I reverse_n_with_buffer(I f, N n, B buffer) {

B buffer_end = copy_n(f, n, buffer);

return reverse_copy(buffer, buffer_end, f);

}

This function takes only 2*n* assignments, instead of the 3*n* we needed for the swap-based implementations.

**11.7 Memory-Adaptive Algorithms**

In practice, the dichotomy of in-place and non-in-place algorithms is not very useful. While the assumption of unlimited memory is not realistic, neither is the assumption of only polylog extra memory. Usually 25%, 10%, 5%, or at least 1% of extra memory is available and can be exploited to get significant performance gains. Algorithms need to adapt to however much memory is available; they need to be *memory adaptive*.

Let’s create a memory-adaptive algorithm for reverse. It takes a buffer that we can use as temporary space, and an argument bufsize indicating how big the buffer is. The algorithm is recursive—in fact, it’s almost identical to the reverse_recursive function in the previous section. But the recursion happens only on large chunks, so the overhead is acceptable. The idea is that for a given invocation of the function, if the length of the sequence being reversed fits in the buffer, we do the fast reverse with buffer. If not, we recurse, splitting the sequence in half:

__Click here to view code image__

template <ForwardIterator I, Integer N, BidirectionalIterator B>

I reverse_n_adaptive(I f, N n, B buffer, N bufsize) {

if (n == N(0)) return f;

if (n == N(1)) return ++f;

if (n <= bufsize) return reverse_n_with_buffer(f, n, buffer);

N h = n >> 1;

I m = reverse_n_adaptive(f, h, buffer, bufsize);

advance(m, n & 1);

I l = reverse_n_adaptive(m, h, buffer, bufsize);

swap_ranges_n(f, m, h);

return l;

}

The caller of this function should ask the system how much memory is available, and pass that value as bufsize. Unfortunately, such a call is not provided in most operating systems.

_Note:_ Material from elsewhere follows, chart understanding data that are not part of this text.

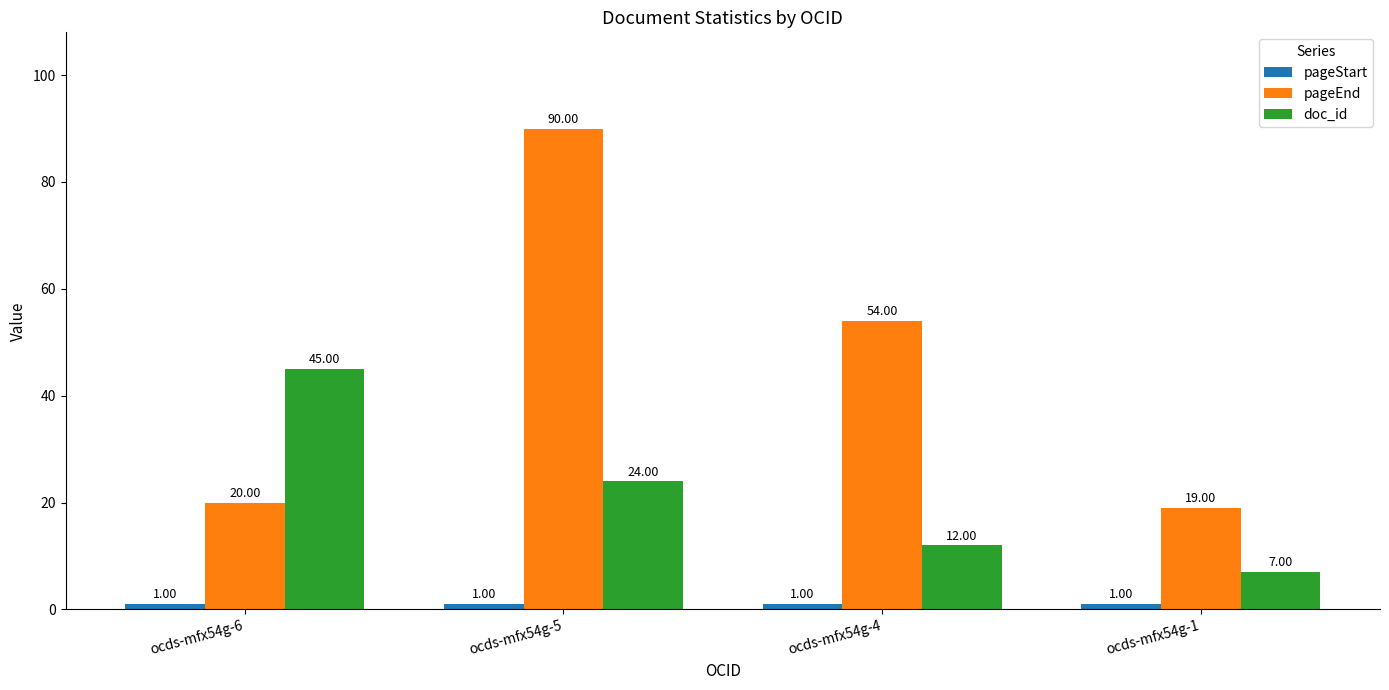

Where is pageEnd nearest to the value 54?

ocds-mfx54g-4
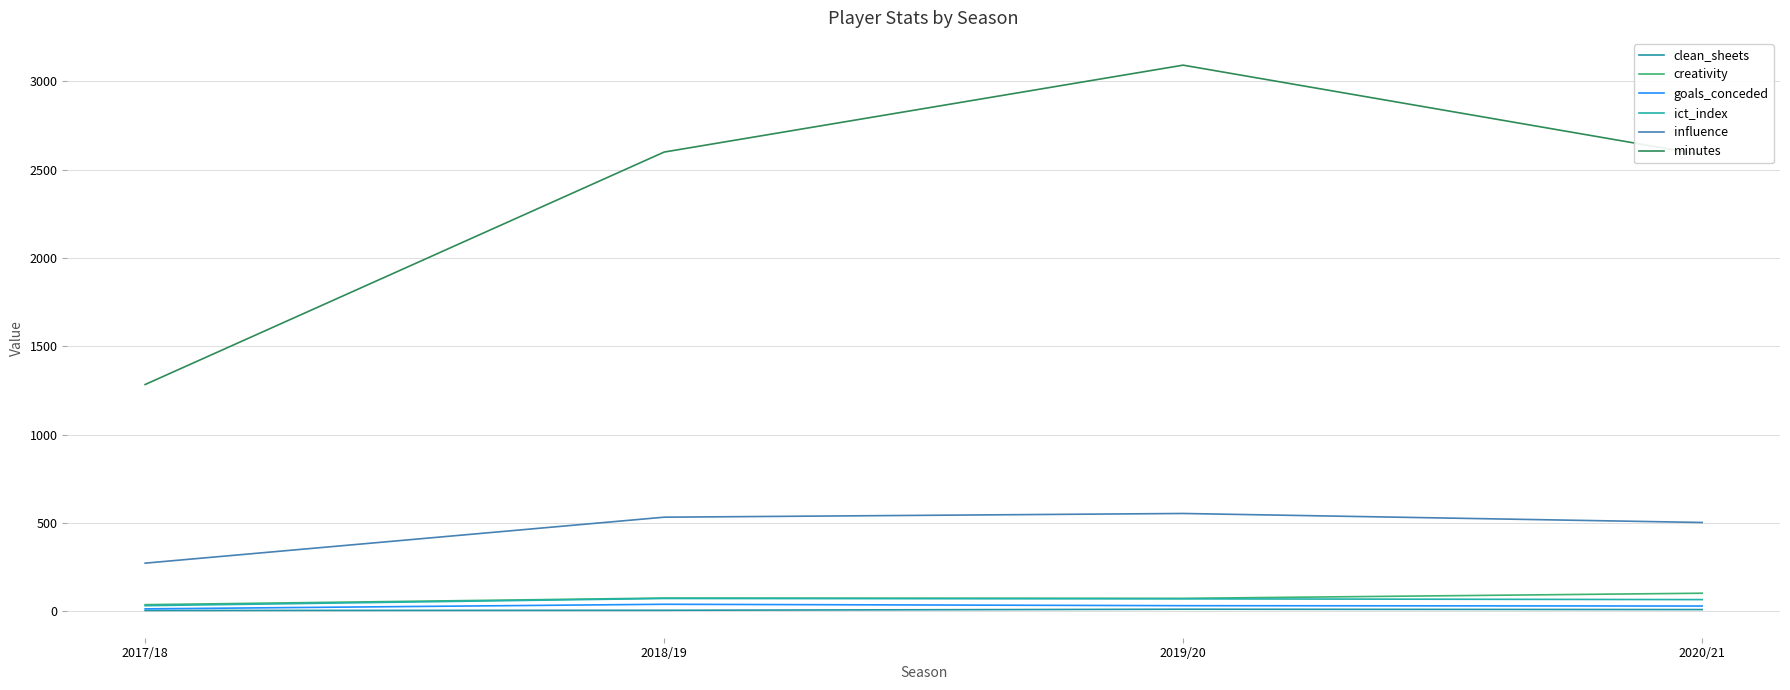

What is the approximate value of minutes at 2019/20?

3092.0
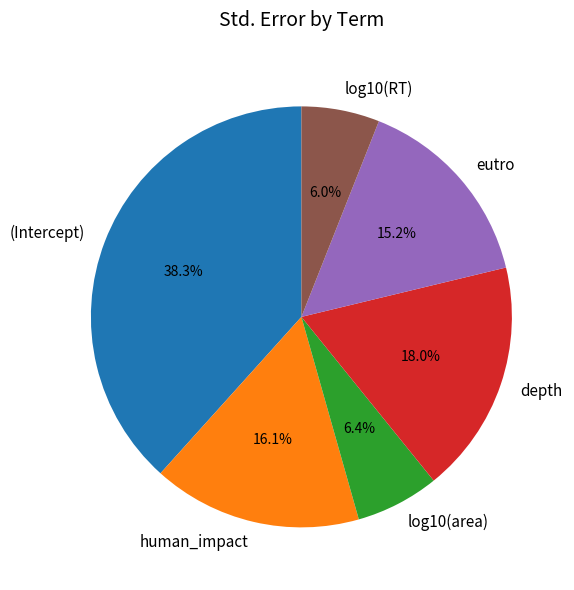

To the nearest percent, what percentage of the pie is (Intercept)?

38%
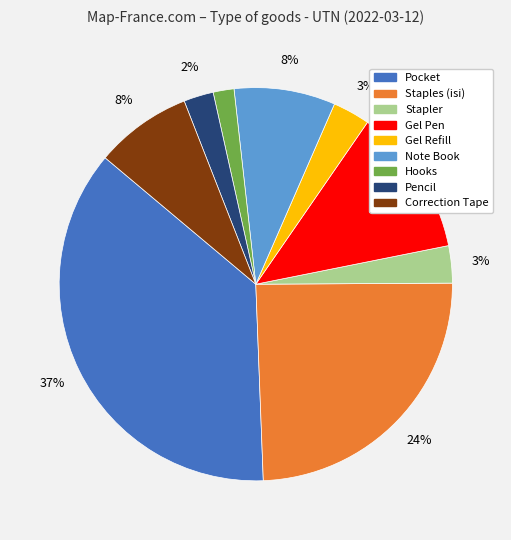

What percentage is the Gel Pen slice, to the nearest percent?

12%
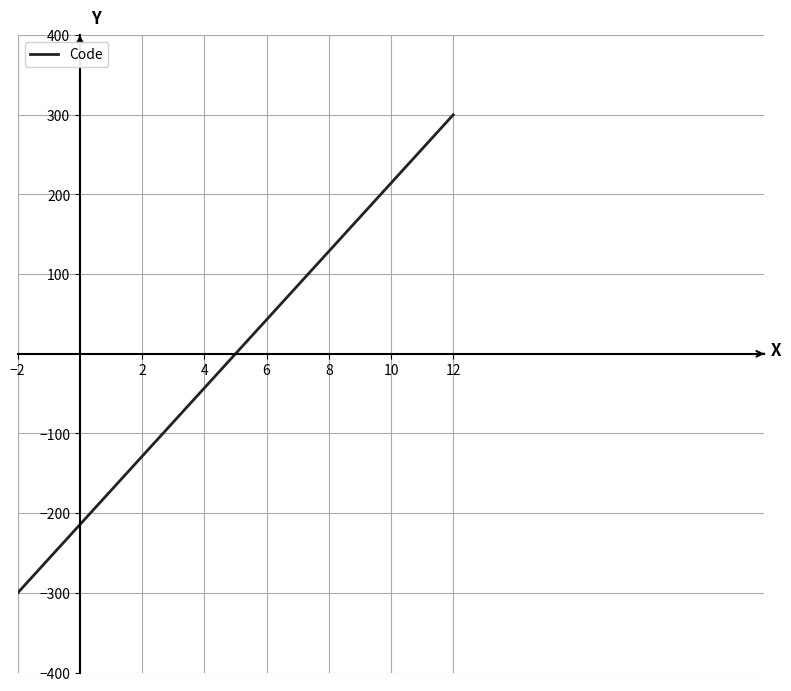

What is the difference between the maximum and minimum values?

600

**A Sad Story about get_temporary_buffer**

When the C++ STL library was designed by the first author of this book, he realized that it would be helpful to have a function get_temporary_buffer that takes a size *n* and returns the largest available temporary buffer up to size *n* that fits into physical memory. As a placeholder (since the correct version needs to have knowledge that only the operating system has), he wrote a simplistic and impractical implementation, which repeatedly calls malloc asking for initially huge and gradually smaller chunks of memory until it returns a valid pointer. He put in a prominent comment in the code saying something like, “This is a bogus implementation, replace it!” To his surprise, he discovered years later that all the major vendors that provide STL implementations are still using this terrible implementation—but they removed his comment.

**11.8 Thoughts on the Chapter**

One of the things we’ve seen in both this chapter and the previous one is how simple computational tasks offer rich opportunities to explore different algorithms and learn from them. The programming principles that arise from these examples—the laws of useful return, separating types, completeness, and interface refinement—carry over into nearly every programming situation.

This chapter has also presented some good examples of how theory and practice come together in programming. Our knowledge of the theory of permutations—itself based on group theory—allowed us to come up with a more efficient algorithm for rotation, one that exploited the properties that our theory guaranteed. At the same time, the example of memory-adaptive algorithms demonstrated how practical considerations such as the amount of available memory can have a profound impact on the choice of algorithm and its performance. Theory and practice are two sides of the same coin; good programmers rely on knowledge of both.